An Apache boy, of ten or twelve years of age, will strike a cent three times out of five at a distance of fifteen yards. Practice of bow-shooting begins as soon as these boys are old enough to hold the weapon, and ends only with death.

At fifty yards the well-pointed iron arrow is dangerous and sure, and the strong-armed Indian easily drives it through a two-inch plank. He can fire it more rapidly than an ordinary revolver, and even though he possesses “a heap firing-gun,” as he calls a repeating rifle, he is never without the silent, unerring and deadly iron-headed arrow.

It is far superior to the gun for night-surprises and taking off sentinels, and on the hunt half-a-dozen animals may be killed before the rest of the herd are alarmed. It is to be relied on when ammunition fails, and so light as to be worn without the least encumbrance.

The wary Indian is careful of his arrows, although he has many, wasting none in random shots, and keeping his quiver well filled. Sometimes a thousand arrows are buried in the grave of a chief, a sign that his death will be avenged by his tribe.

A narrow band of red on the feathered end of the shaft is the only attempt at ornamentation.

A fringed leather arm-guard, or bracelet, is worn round the left wrist, to defend it from the blow of the bow-string. Sometimes it is made of gray eagle feathers and the vari-colored tips of humming-birds’ wings.

In shooting-matches the contest is carried on by men and boys; betting is high and exciting, and sometimes entire fortunes such as a pair of moccasins, a pink calico shirt and blanket, are staked upon the hazard. The whole tribe, men, women and children, turn out as spectators. A bad shot is received with yells of derision, though failures by experts are rare. If the slender white wand aimed at is not touched, the shaft generally lodges in the circle of loose earth thrown up about the target to catch the arrows and prevent their blunting.

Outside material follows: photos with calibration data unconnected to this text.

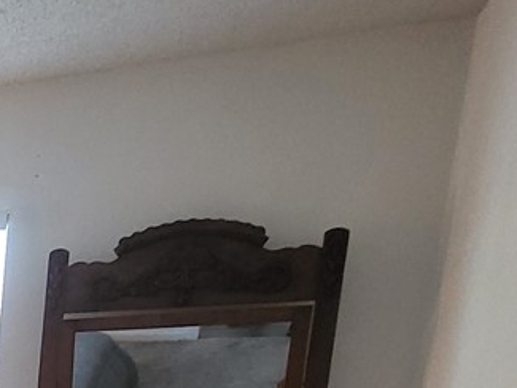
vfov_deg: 19.7
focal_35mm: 64
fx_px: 956
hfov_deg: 19.8
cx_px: -466
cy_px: 592
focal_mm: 1.74
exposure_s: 1/60
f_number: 2.2
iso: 320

Said an old frontiersman to me, “I have never yet seen the Indian bow I could not break across my knee.” I doubt if he could crack the one now before me. Many a hand has tried to string it and failed, completely as the suitors in the classic story. It is of Osage orange forty-two inches long, bent in the graceful curvature poetry assigns to the bow of the god of love.

Formerly to this ornament the wild tribes added a mighty war-club of mezquit wood, flat and crescent-shaped, with a round ball at the end.

In all the Indian weapons there is no sense of grace in outline, except the curved bow, no elegance in the winging, no brilliance in the rough stains of poor color. They simply mean business; the effect of the group now before me is savage in the extreme.

Arm the warrior with them, mount him on a half-wild mustang which he guides with the knee, and he is a king of men. Place on his neck as a crowning garniture the ornament taken from the body of the fallen chief, and round his neck put a piece of doubled horsehide, with two rattle-snakes’ tails, each containing eleven rattles dangling from it. Imagine the brutish face painted in hideous stripes, vermilion and blue; the buffalo-robe blanket, the wild hair flying, the long lance whirling, brandished in air, and add, if you can, the war-whoop, a yell--

--“As if the fiends from heaven that fell Had pealed the banner cry of hell.”

Then you will have a picture of an Apache Indian.